PROBLEM DETAILS: Produce an exact copy of the lines from the line that contains "new: doughnut [629, 355, 60, 50]" to the end of the listing below.

INFORMATION SUPPLIED:
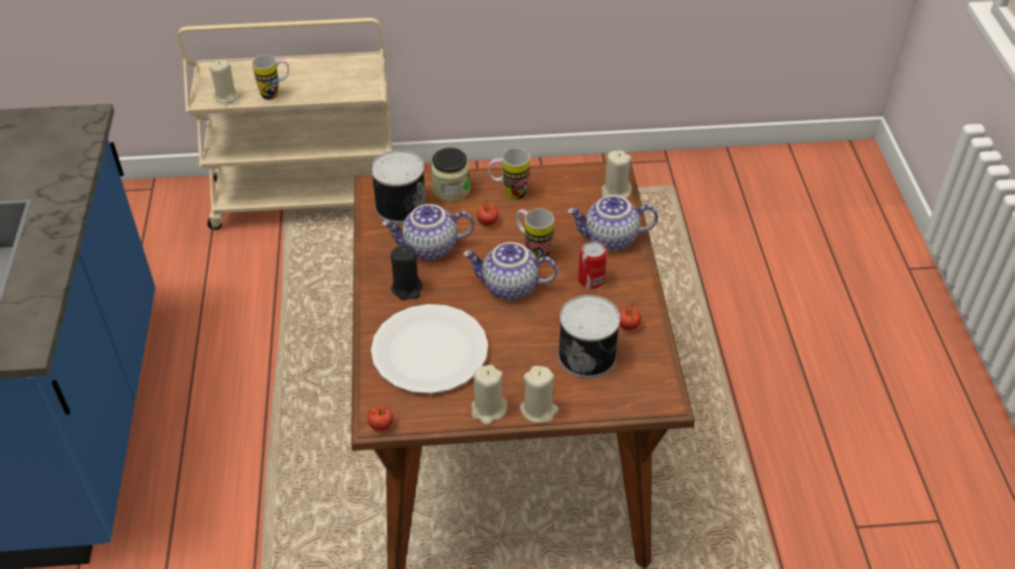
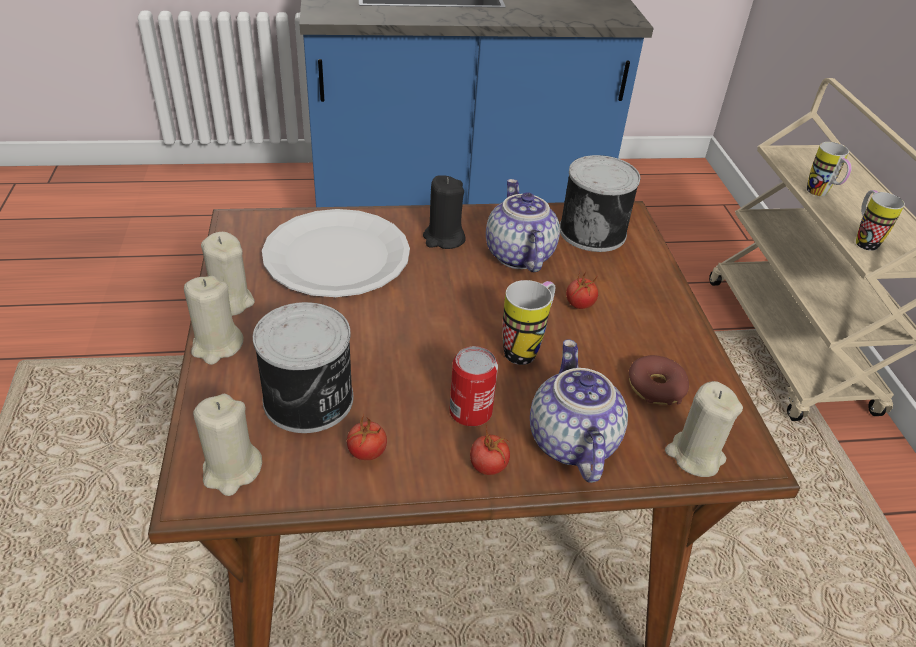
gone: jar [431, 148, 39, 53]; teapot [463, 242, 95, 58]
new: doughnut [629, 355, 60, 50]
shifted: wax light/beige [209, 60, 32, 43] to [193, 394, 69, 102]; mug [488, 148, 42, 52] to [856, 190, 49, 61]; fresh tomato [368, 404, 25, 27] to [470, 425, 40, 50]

PROBLEM SOLUTION:
new: doughnut [629, 355, 60, 50]
shifted: wax light/beige [209, 60, 32, 43] to [193, 394, 69, 102]; mug [488, 148, 42, 52] to [856, 190, 49, 61]; fresh tomato [368, 404, 25, 27] to [470, 425, 40, 50]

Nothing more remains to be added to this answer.